In October of 2006, a woman who was in attendance at an early screening began to throw up and violently shake, apparently suffering from a stroke. At the hospital she exclaimed "I'll never laugh again!" and she is currently undergoing extensive therapy. Michael Schelp is being sued for "Extensive emotional damage". Also following the early screening of the movie, a riot broke out, and several people were severely injured.
For others attending the early screening, the movie was not received, yes, it was not received. Besides those that put a suicide pill in their drinks before seeing the movie, all others left their cinemas in disgust after watching the first joke. We do not have closure on what the certain joke was, but we have an estimate that it involved one of the following: The pig being blown up, a TV coming to life and attempting to eat him and his friends, a fart joke involving "methane gas" emitted by cows, something racist the horse said, or something racist the horse did.

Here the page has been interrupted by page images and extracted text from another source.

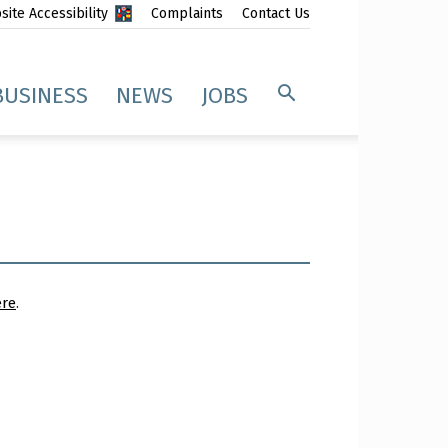
ite Accessibility
Complaints
Contact Us
BUSINESS
NEWS
JOBS
ere
.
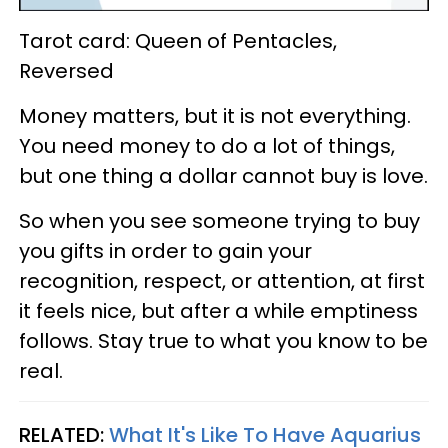
Tarot card: Queen of Pentacles,
Reversed
Money matters, but it is not everything.
You need money to do a lot of things,
but one thing a dollar cannot buy is love.
So when you see someone trying to buy
you gifts in order to gain your
recognition, respect, or attention, at first
it feels nice, but after a while emptiness
follows. Stay true to what you know to be
real.
RELATED:
What It's Like To Have Aquarius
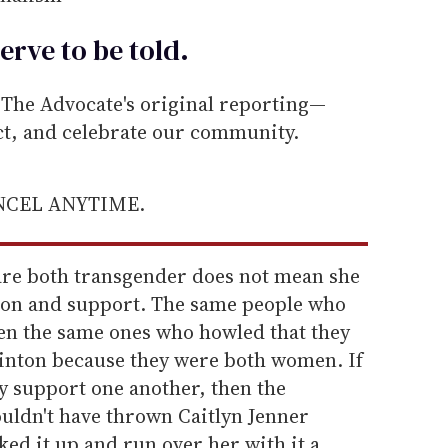
erve to be
told
.
he Advocate's original reporting—
ect, and celebrate our community.
ANCEL ANYTIME.
 are both transgender does not mean she
ion and support. The same people who
en the same ones who howled that they
linton because they were both women. If
y support one another, then the
ldn't have thrown Caitlyn Jenner
ed it up and run over her with it a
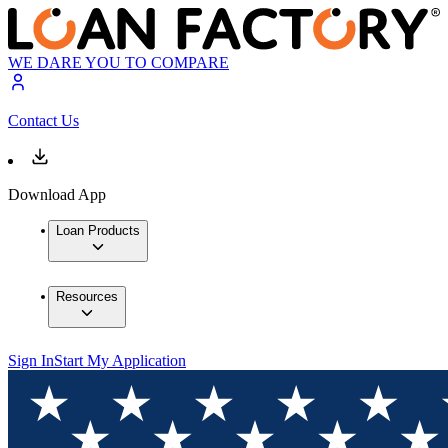
WE DARE YOU TO COMPARE
Contact Us
Download App
Loan Products
Resources
Sign In
Start My Application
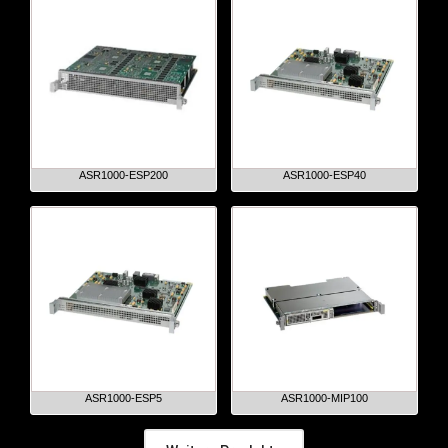
ASR1000-ESP200
ASR1000-ESP40
ASR1000-ESP5
ASR1000-MIP100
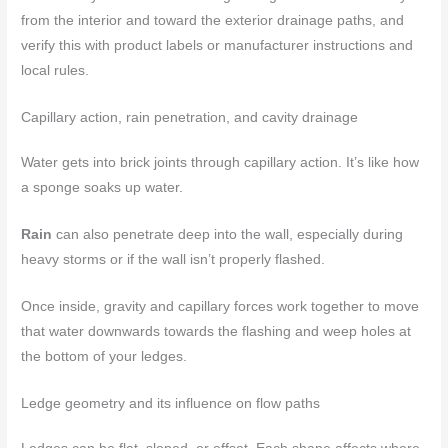
from the interior and toward the exterior drainage paths, and
verify this with product labels or manufacturer instructions and
local rules.
Capillary action, rain penetration, and cavity drainage
Water gets into brick joints through capillary action. It’s like how
a sponge soaks up water.
Rain
can also penetrate deep into the wall, especially during
heavy storms or if the wall isn’t properly flashed.
Once inside, gravity and capillary forces work together to move
that water downwards towards the flashing and weep holes at
the bottom of your ledges.
Ledge geometry and its influence on flow paths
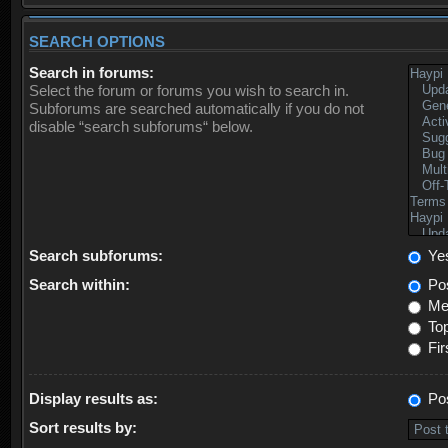
SEARCH OPTIONS
Search in forums:
Select the forum or forums you wish to search in.
Subforums are searched automatically if you do not
disable “search subforums“ below.
Search subforums:
Ye
Search within:
Pos
Mes
Top
Fir
Display results as:
Po
Sort results by:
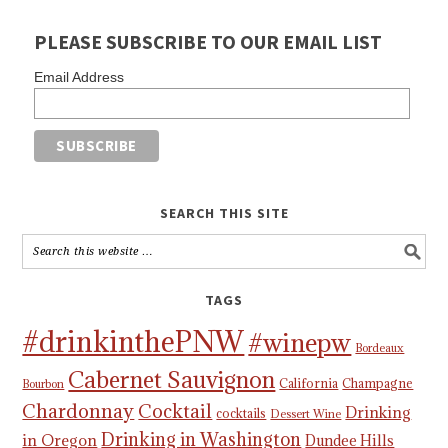
PLEASE SUBSCRIBE TO OUR EMAIL LIST
Email Address
SEARCH THIS SITE
TAGS
#drinkinthePNW
#winepw
Bordeaux
Cabernet Sauvignon
California
Champagne
Bourbon
Chardonnay
Cocktail
Drinking
cocktails
Dessert Wine
Drinking in Washington
in Oregon
Dundee Hills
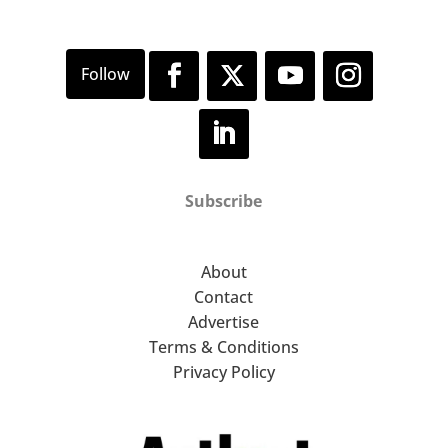
Subscribe
About
Contact
Advertise
Terms & Conditions
Privacy Policy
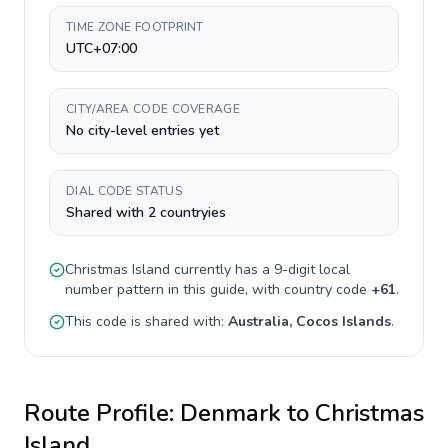
TIME ZONE FOOTPRINT
UTC+07:00
CITY/AREA CODE COVERAGE
No city-level entries yet
DIAL CODE STATUS
Shared with 2 countryies
Christmas Island
currently has a
9-digit
local
number pattern in this guide, with country code
+
61
.
This code is shared with:
Australia, Cocos Islands
.
Route Profile:
Denmark
to
Christmas
Island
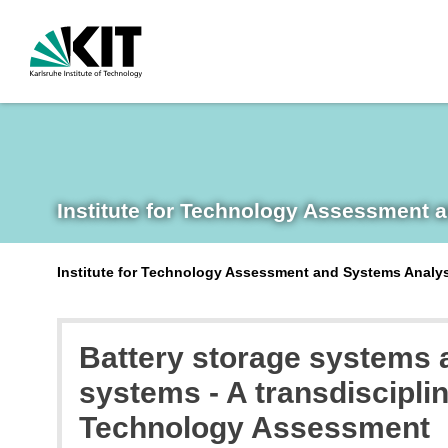
Institute for Technology Assessment 
Institute for Technology Assessment and Systems Analy
Battery storage systems a
systems - A transdiscipli
Technology Assessment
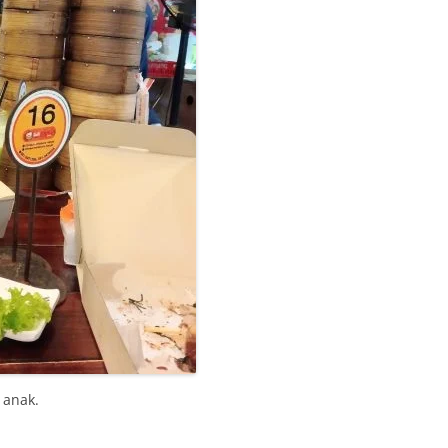
 anak.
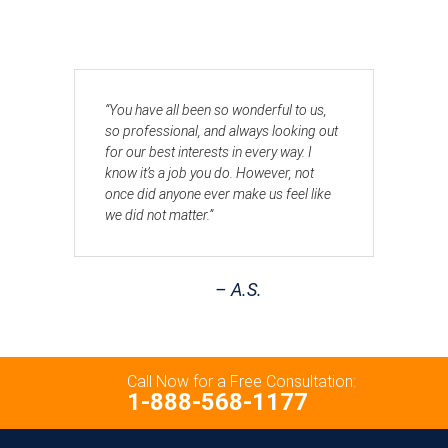
“You have all been so wonderful to us,
so professional, and always looking out
for our best interests in every way. I
know it’s a job you do. However, not
once did anyone ever make us feel like
we did not matter.”
– A.S.
Call Now for a Free Consultation:
1-888-568-1177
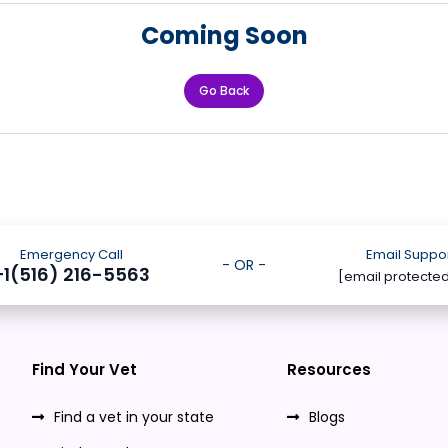
Coming Soon
Go Back
Emergency Call
Email Suppo
- OR -
+1(516) 216-5563
[email protecte
Find Your Vet
Resources
Find a vet in your state
Blogs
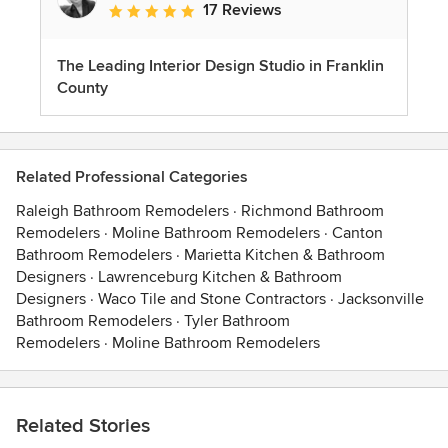
17 Reviews
Average rating: 5 out of 5 stars
The Leading Interior Design Studio in Franklin
County
Related Professional Categories
Raleigh Bathroom Remodelers
·
Richmond Bathroom
Remodelers
·
Moline Bathroom Remodelers
·
Canton
Bathroom Remodelers
·
Marietta Kitchen & Bathroom
Designers
·
Lawrenceburg Kitchen & Bathroom
Designers
·
Waco Tile and Stone Contractors
·
Jacksonville
Bathroom Remodelers
·
Tyler Bathroom
Remodelers
·
Moline Bathroom Remodelers
Related Stories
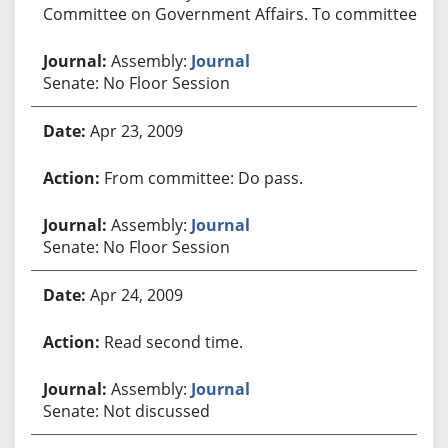
Committee on Government Affairs. To committee.
Assembly:
Journal
Senate: No Floor Session
Apr 23, 2009
From committee: Do pass.
Assembly:
Journal
Senate: No Floor Session
Apr 24, 2009
Read second time.
Assembly:
Journal
Senate: Not discussed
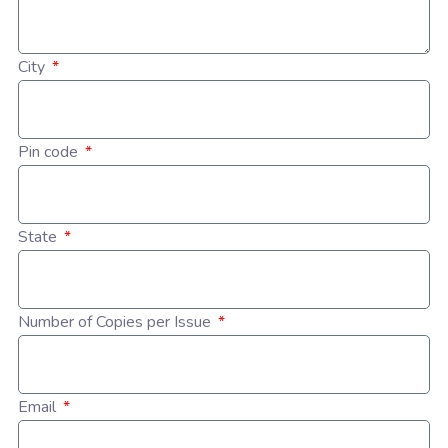
City
Pin code
State
Number of Copies per Issue
Email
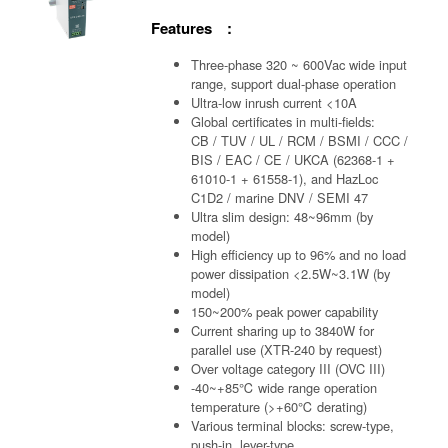
Features :
Three-phase 320 ~ 600Vac wide input
range, support dual-phase operation
Ultra-low inrush current <10A
Global certificates in multi-fields:
CB / TUV / UL / RCM / BSMI / CCC /
BIS / EAC / CE / UKCA (62368-1 +
61010-1 + 61558-1), and HazLoc
C1D2 / marine DNV / SEMI 47
Ultra slim design: 48~96mm (by
model)
High efficiency up to 96% and no load
power dissipation <2.5W~3.1W (by
model)
150~200% peak power capability
Current sharing up to 3840W for
parallel use (XTR-240 by request)
Over voltage category III (OVC III)
-40~+85℃ wide range operation
temperature (>+60℃ derating)
Various terminal blocks: screw-type,
push-in, lever-type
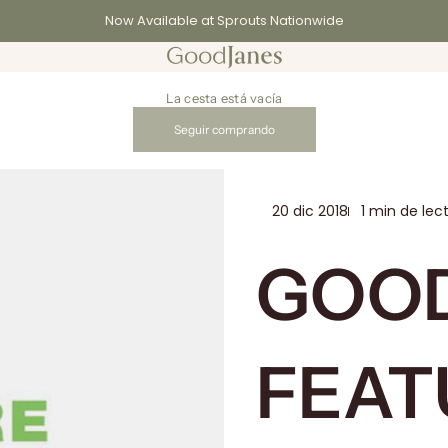
Now Available at Sprouts Nationwide
GoodJanes
La cesta está vacía
Seguir comprando
20 dic 2018
1 min de lec
GOO
FEAT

The movie ended up costing $41,300 trillion dollars to make, Schelp having added an extra 40,275 trillion for the horse's fart jokes and racist remarks, and I stole all the profits the movie gained. As the talking Bender doll would say: "Bite my shiny metal ass, Michael Schelp!"
It was latter proven that the movie was so mindbogglingly bad that it was released Direct-to-DVD by The Asylum under the disguise Spark Plug Entertainment. An IMDb user review describes it best: "You'd Rather Receive Oral Sex From A Piranha Than Watch This Piece Of Painful Crap!" Another review also states that it "Makes Delgo look like Toy Story 3 or Doogal Look Like How To Train Your Dragon". And yet another also called it "The Disaster Movie of Animation". Many others think of it as being to Charlotte's Web what The Oogieloves in the Big Balloon Adventure is to Teletubbies: A completely crappy knock-off of a popular kids' show/movie/book. So if you're thinking that it can't be that bad, it indeed can, and it is. Don't believe me? See for yourself!
The movie broke the record for the biggest box office bomb, and managed to be even worse than the Super Mario Bros. live-action movie. It's still the lowest rated, most hated movie of all times on all of Rotten Tomatoes. (they gave The Oogieloves 27% from critics, and 65% from the audience).
48 minutes of a pure, absolute lack of music. There was no soundtrack: it is all a lie.